**Problem statement:** Write out each record a second time, exactly.
☆ ☆ ☆ ☆ ☆ ☆ ☆
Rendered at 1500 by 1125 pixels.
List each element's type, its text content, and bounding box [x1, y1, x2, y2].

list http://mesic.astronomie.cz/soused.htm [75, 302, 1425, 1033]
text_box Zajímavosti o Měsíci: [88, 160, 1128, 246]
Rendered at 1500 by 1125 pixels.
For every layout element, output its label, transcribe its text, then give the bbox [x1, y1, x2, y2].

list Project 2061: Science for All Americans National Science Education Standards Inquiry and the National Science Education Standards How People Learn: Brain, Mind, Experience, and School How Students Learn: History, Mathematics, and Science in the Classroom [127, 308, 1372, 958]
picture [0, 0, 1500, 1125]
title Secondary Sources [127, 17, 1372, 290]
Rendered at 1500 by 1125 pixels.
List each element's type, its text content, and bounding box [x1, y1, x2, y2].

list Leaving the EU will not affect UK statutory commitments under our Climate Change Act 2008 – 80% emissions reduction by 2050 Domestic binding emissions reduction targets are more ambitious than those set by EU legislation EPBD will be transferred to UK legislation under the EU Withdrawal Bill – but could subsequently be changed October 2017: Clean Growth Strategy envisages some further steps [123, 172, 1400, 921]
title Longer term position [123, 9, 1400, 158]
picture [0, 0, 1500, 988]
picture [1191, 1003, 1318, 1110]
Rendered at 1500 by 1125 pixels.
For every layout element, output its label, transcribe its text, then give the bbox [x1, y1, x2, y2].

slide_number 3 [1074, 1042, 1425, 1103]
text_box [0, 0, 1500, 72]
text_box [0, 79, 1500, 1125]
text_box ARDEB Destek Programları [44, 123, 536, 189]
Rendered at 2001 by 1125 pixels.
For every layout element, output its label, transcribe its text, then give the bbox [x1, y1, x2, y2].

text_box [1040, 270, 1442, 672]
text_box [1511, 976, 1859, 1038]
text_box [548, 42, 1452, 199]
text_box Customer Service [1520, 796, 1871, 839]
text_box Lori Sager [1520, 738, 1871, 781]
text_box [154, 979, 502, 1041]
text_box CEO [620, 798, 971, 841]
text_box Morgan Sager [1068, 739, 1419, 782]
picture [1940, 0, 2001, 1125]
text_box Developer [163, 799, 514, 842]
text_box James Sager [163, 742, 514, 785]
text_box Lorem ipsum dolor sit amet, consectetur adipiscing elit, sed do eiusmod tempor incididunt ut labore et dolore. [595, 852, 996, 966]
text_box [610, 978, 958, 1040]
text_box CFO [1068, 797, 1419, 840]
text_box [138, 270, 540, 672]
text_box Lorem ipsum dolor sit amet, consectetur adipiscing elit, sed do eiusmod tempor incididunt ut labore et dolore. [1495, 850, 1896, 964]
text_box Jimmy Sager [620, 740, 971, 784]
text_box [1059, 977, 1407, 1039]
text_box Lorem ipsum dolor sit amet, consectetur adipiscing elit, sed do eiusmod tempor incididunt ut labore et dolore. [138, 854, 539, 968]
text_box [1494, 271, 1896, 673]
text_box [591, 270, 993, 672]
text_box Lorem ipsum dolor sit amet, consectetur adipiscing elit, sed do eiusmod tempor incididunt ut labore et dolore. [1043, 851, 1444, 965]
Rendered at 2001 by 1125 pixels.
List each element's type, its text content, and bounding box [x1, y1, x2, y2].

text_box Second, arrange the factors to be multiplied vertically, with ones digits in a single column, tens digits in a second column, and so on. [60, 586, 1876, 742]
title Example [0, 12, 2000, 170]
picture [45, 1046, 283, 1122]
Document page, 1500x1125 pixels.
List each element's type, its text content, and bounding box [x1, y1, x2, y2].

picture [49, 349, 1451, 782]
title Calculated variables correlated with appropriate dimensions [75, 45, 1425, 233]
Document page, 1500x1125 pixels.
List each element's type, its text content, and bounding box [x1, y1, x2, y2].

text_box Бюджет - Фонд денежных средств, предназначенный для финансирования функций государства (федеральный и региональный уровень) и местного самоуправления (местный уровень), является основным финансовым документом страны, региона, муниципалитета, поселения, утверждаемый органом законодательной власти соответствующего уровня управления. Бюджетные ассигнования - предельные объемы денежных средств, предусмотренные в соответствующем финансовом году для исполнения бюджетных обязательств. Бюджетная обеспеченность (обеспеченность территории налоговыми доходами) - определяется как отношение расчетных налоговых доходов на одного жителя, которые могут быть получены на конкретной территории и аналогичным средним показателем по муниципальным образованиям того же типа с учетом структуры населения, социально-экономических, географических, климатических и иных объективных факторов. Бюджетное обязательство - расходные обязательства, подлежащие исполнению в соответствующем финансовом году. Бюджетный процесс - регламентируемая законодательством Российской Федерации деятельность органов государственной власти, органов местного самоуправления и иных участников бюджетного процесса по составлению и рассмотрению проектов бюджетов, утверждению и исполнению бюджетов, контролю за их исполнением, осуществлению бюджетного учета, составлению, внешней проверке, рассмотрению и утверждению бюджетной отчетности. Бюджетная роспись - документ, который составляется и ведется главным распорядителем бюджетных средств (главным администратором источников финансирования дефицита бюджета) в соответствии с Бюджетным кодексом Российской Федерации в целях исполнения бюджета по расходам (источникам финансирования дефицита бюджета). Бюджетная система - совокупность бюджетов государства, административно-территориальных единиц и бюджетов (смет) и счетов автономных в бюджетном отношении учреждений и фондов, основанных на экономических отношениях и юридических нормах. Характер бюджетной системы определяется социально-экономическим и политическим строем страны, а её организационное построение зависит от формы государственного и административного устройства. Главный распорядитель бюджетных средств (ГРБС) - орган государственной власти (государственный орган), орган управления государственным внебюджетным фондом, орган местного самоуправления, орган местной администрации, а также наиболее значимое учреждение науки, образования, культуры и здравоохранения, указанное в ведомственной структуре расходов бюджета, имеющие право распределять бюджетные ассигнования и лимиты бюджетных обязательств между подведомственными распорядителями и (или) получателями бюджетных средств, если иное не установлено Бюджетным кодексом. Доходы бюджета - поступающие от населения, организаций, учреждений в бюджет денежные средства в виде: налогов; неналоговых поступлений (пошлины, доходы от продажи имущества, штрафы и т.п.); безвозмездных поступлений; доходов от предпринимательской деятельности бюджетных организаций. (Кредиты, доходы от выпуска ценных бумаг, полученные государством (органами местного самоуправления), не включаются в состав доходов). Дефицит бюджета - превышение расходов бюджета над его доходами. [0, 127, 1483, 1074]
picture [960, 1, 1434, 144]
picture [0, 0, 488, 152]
☆ ☆ ☆ ☆ ☆ ☆ ☆
**Exercise result:**
Rendered at 1500 by 1125 pixels.
List each element's type, its text content, and bounding box [x1, y1, x2, y2].

list http://mesic.astronomie.cz/soused.htm [75, 302, 1425, 1033]
text_box Zajímavosti o Měsíci: [88, 160, 1128, 246]
Rendered at 1500 by 1125 pixels.
For every layout element, output its label, transcribe its text, then give the bbox [x1, y1, x2, y2].

list Project 2061: Science for All Americans National Science Education Standards Inquiry and the National Science Education Standards How People Learn: Brain, Mind, Experience, and School How Students Learn: History, Mathematics, and Science in the Classroom [127, 308, 1372, 958]
picture [0, 0, 1500, 1125]
title Secondary Sources [127, 17, 1372, 290]
Rendered at 1500 by 1125 pixels.
List each element's type, its text content, and bounding box [x1, y1, x2, y2].

list Leaving the EU will not affect UK statutory commitments under our Climate Change Act 2008 – 80% emissions reduction by 2050 Domestic binding emissions reduction targets are more ambitious than those set by EU legislation EPBD will be transferred to UK legislation under the EU Withdrawal Bill – but could subsequently be changed October 2017: Clean Growth Strategy envisages some further steps [123, 172, 1400, 921]
title Longer term position [123, 9, 1400, 158]
picture [0, 0, 1500, 988]
picture [1191, 1003, 1318, 1110]
Rendered at 1500 by 1125 pixels.
For every layout element, output its label, transcribe its text, then give the bbox [x1, y1, x2, y2].

slide_number 3 [1074, 1042, 1425, 1103]
text_box [0, 0, 1500, 72]
text_box [0, 79, 1500, 1125]
text_box ARDEB Destek Programları [44, 123, 536, 189]
Rendered at 2001 by 1125 pixels.
For every layout element, output its label, transcribe its text, then give the bbox [x1, y1, x2, y2].

text_box [1040, 270, 1442, 672]
text_box [1511, 976, 1859, 1038]
text_box [548, 42, 1452, 199]
text_box Customer Service [1520, 796, 1871, 839]
text_box Lori Sager [1520, 738, 1871, 781]
text_box [154, 979, 502, 1041]
text_box CEO [620, 798, 971, 841]
text_box Morgan Sager [1068, 739, 1419, 782]
picture [1940, 0, 2001, 1125]
text_box Developer [163, 799, 514, 842]
text_box James Sager [163, 742, 514, 785]
text_box Lorem ipsum dolor sit amet, consectetur adipiscing elit, sed do eiusmod tempor incididunt ut labore et dolore. [595, 852, 996, 966]
text_box [610, 978, 958, 1040]
text_box CFO [1068, 797, 1419, 840]
text_box [138, 270, 540, 672]
text_box Lorem ipsum dolor sit amet, consectetur adipiscing elit, sed do eiusmod tempor incididunt ut labore et dolore. [1495, 850, 1896, 964]
text_box Jimmy Sager [620, 740, 971, 784]
text_box [1059, 977, 1407, 1039]
text_box Lorem ipsum dolor sit amet, consectetur adipiscing elit, sed do eiusmod tempor incididunt ut labore et dolore. [138, 854, 539, 968]
text_box [1494, 271, 1896, 673]
text_box [591, 270, 993, 672]
text_box Lorem ipsum dolor sit amet, consectetur adipiscing elit, sed do eiusmod tempor incididunt ut labore et dolore. [1043, 851, 1444, 965]
Rendered at 2001 by 1125 pixels.
List each element's type, its text content, and bounding box [x1, y1, x2, y2].

text_box Second, arrange the factors to be multiplied vertically, with ones digits in a single column, tens digits in a second column, and so on. [60, 586, 1876, 742]
title Example [0, 12, 2000, 170]
picture [45, 1046, 283, 1122]
Document page, 1500x1125 pixels.
List each element's type, its text content, and bounding box [x1, y1, x2, y2].

picture [49, 349, 1451, 782]
title Calculated variables correlated with appropriate dimensions [75, 45, 1425, 233]
Document page, 1500x1125 pixels.
List each element's type, its text content, and bounding box [x1, y1, x2, y2].

text_box Бюджет - Фонд денежных средств, предназначенный для финансирования функций государства (федеральный и региональный уровень) и местного самоуправления (местный уровень), является основным финансовым документом страны, региона, муниципалитета, поселения, утверждаемый органом законодательной власти соответствующего уровня управления. Бюджетные ассигнования - предельные объемы денежных средств, предусмотренные в соответствующем финансовом году для исполнения бюджетных обязательств. Бюджетная обеспеченность (обеспеченность территории налоговыми доходами) - определяется как отношение расчетных налоговых доходов на одного жителя, которые могут быть получены на конкретной территории и аналогичным средним показателем по муниципальным образованиям того же типа с учетом структуры населения, социально-экономических, географических, климатических и иных объективных факторов. Бюджетное обязательство - расходные обязательства, подлежащие исполнению в соответствующем финансовом году. Бюджетный процесс - регламентируемая законодательством Российской Федерации деятельность органов государственной власти, органов местного самоуправления и иных участников бюджетного процесса по составлению и рассмотрению проектов бюджетов, утверждению и исполнению бюджетов, контролю за их исполнением, осуществлению бюджетного учета, составлению, внешней проверке, рассмотрению и утверждению бюджетной отчетности. Бюджетная роспись - документ, который составляется и ведется главным распорядителем бюджетных средств (главным администратором источников финансирования дефицита бюджета) в соответствии с Бюджетным кодексом Российской Федерации в целях исполнения бюджета по расходам (источникам финансирования дефицита бюджета). Бюджетная система - совокупность бюджетов государства, административно-территориальных единиц и бюджетов (смет) и счетов автономных в бюджетном отношении учреждений и фондов, основанных на экономических отношениях и юридических нормах. Характер бюджетной системы определяется социально-экономическим и политическим строем страны, а её организационное построение зависит от формы государственного и административного устройства. Главный распорядитель бюджетных средств (ГРБС) - орган государственной власти (государственный орган), орган управления государственным внебюджетным фондом, орган местного самоуправления, орган местной администрации, а также наиболее значимое учреждение науки, образования, культуры и здравоохранения, указанное в ведомственной структуре расходов бюджета, имеющие право распределять бюджетные ассигнования и лимиты бюджетных обязательств между подведомственными распорядителями и (или) получателями бюджетных средств, если иное не установлено Бюджетным кодексом. Доходы бюджета - поступающие от населения, организаций, учреждений в бюджет денежные средства в виде: налогов; неналоговых поступлений (пошлины, доходы от продажи имущества, штрафы и т.п.); безвозмездных поступлений; доходов от предпринимательской деятельности бюджетных организаций. (Кредиты, доходы от выпуска ценных бумаг, полученные государством (органами местного самоуправления), не включаются в состав доходов). Дефицит бюджета - превышение расходов бюджета над его доходами. [0, 127, 1483, 1074]
picture [960, 1, 1434, 144]
picture [0, 0, 488, 152]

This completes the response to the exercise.